The pgvecto.rs extension provides a simple SELECT statement to get sparse and dense vectors like this:

python
dense_embedding, sparse_indices, sparse_values = embedding("The text you want to search...")

with psycopg.connect(URL) as conn:
    register_vector(conn)
    cur = conn.execute(
        "SELECT text FROM documents ORDER BY sparse <#> to_svector(%s, %s::real[]::int[], %s::real[]) LIMIT 50;",
        (len(model.tokenizer), sparse_indices, sparse_values),
    )
    sparse_result = cur.fetchall()
      
    cur = conn.execute(
              "SELECT text FROM documents ORDER BY dense <-> %s LIMIT 50;",
              (dense_embedding,),
          )
    dense_result = cur.fetchall()
    
# Merge sparse and dense vector search results
mix_text = set([r[0] for r in dense_result]).union([r[0] for r in sparse_result])

To rerank the merged result, you can use popular fusion methods such as Reciprocal Ranked Fusion (RRF). However, to make better use of BGE-M3, let's introduce the Reranker model of BGE-M3. Unlike the embedding model, Reranker uses text input and directly outputs their similarity or score.

We can initialize a Reranker model and feed it with mixed candidate texts. With this method, reranking can be as simple as sorting by the Reranker model's estimated score.

python
from FlagEmbedding import FlagReranker

reranker = FlagReranker('BAAI/bge-reranker-large', use_fp16=True)
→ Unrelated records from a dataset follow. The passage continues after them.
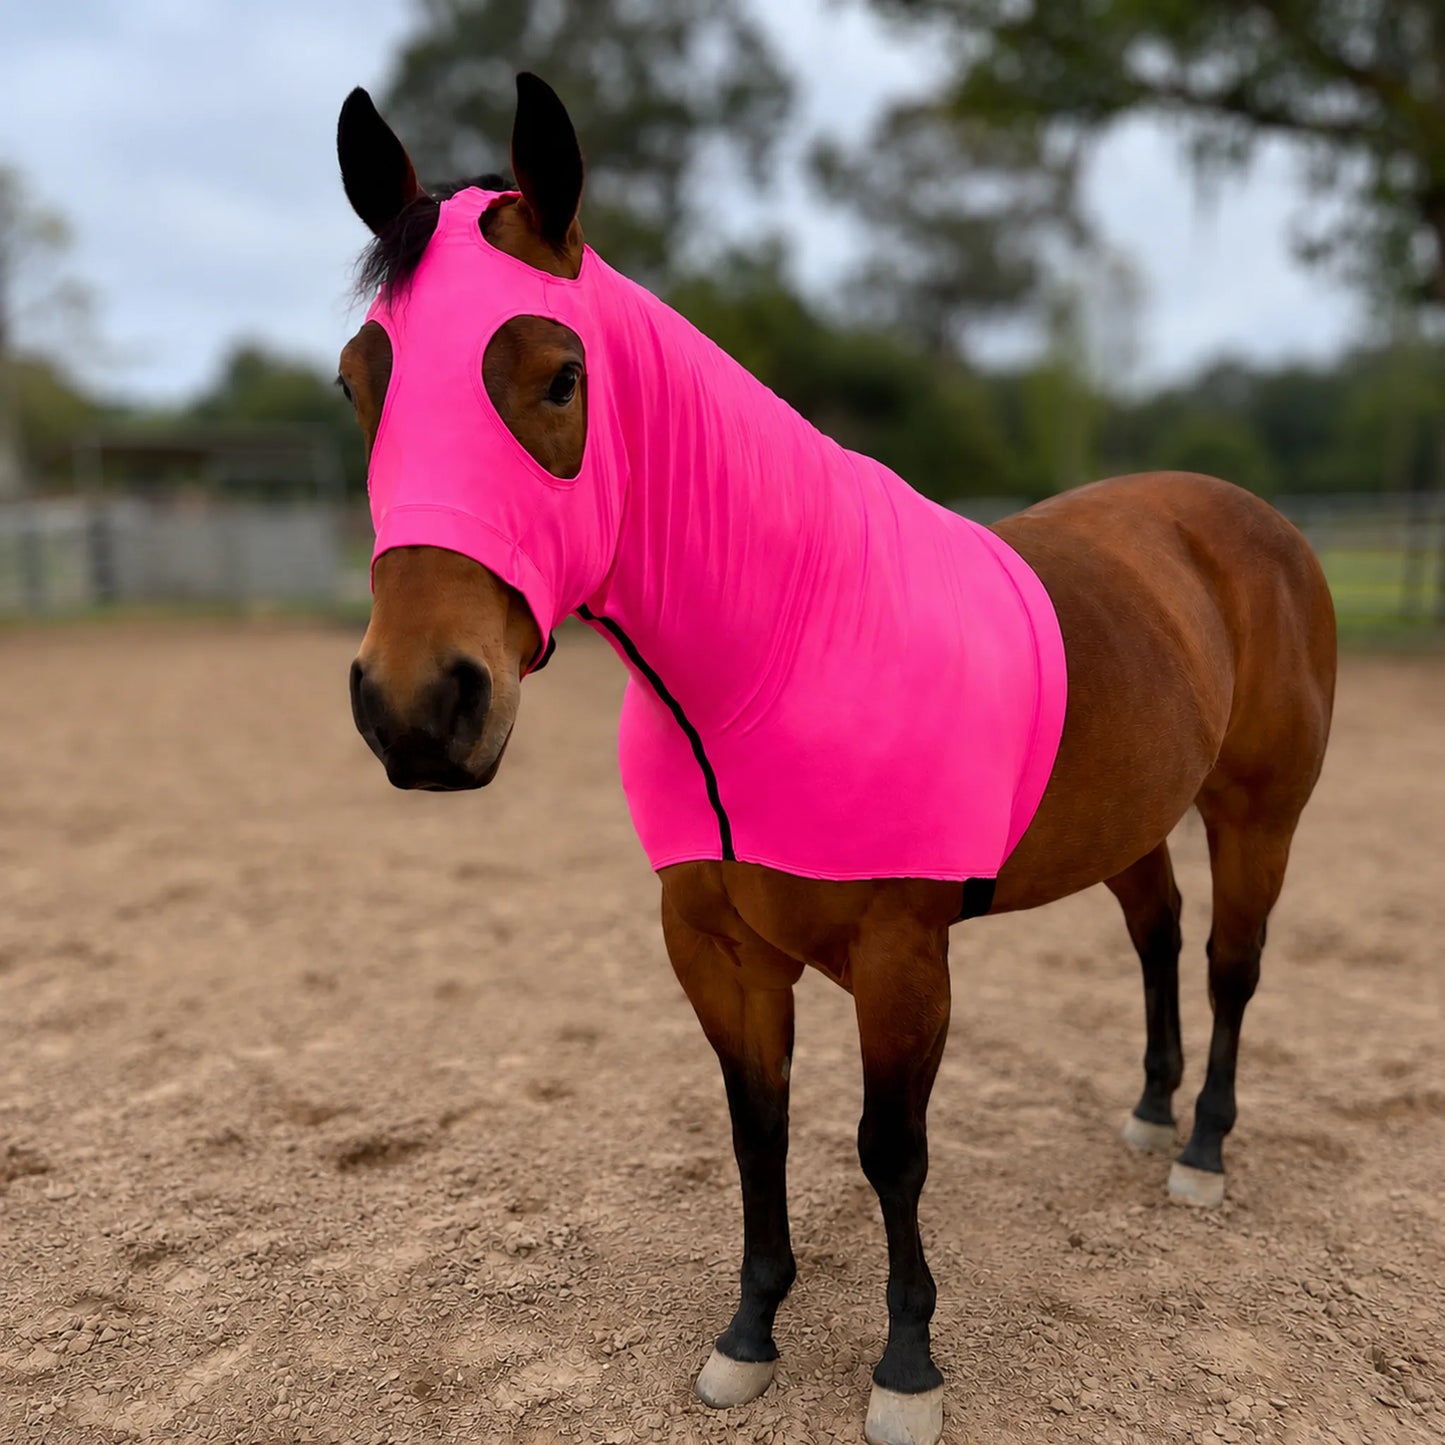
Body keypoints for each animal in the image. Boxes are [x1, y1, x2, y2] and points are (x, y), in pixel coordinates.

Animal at [334, 74, 1336, 1445]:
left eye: (557, 377)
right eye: (355, 384)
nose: (417, 705)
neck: (776, 648)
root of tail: (1246, 522)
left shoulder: (900, 953)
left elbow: (887, 1147)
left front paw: (904, 1365)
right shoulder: (714, 943)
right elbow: (756, 1127)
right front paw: (748, 1332)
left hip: (1256, 812)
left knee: (1232, 963)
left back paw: (1199, 1153)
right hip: (1133, 818)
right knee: (1158, 935)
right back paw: (1145, 1114)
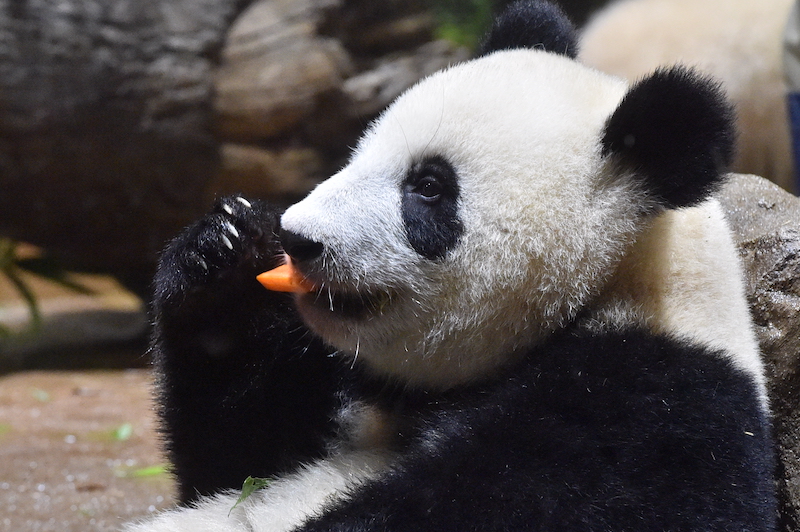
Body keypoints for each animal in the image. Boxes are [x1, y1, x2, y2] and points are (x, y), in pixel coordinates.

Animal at [125, 2, 776, 528]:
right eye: (359, 152)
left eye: (429, 187)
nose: (300, 239)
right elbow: (233, 465)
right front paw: (227, 251)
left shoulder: (647, 413)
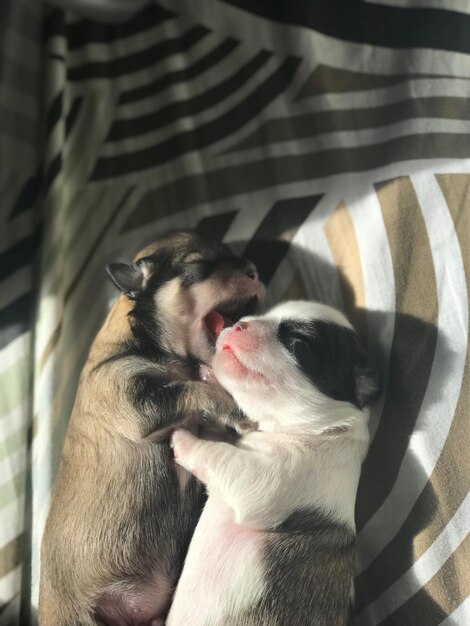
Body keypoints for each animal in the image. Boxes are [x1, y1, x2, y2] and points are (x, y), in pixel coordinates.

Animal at [167, 298, 380, 624]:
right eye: (260, 314)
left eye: (298, 342)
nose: (239, 323)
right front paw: (211, 378)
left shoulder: (266, 480)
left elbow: (217, 454)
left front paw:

# Obtain relevance scores (Higher scores indicate greater relevance)
scores = reranker.compute_score([["The text you want to search...", candidate] for candidate in mix_text])
# Rerank text using combined dense and sparse embeddings
reranked_text = [t for _, t in sorted(zip(scores, mix_text))]

Congratulations! We have now completed our first step into the world of sparse vector search.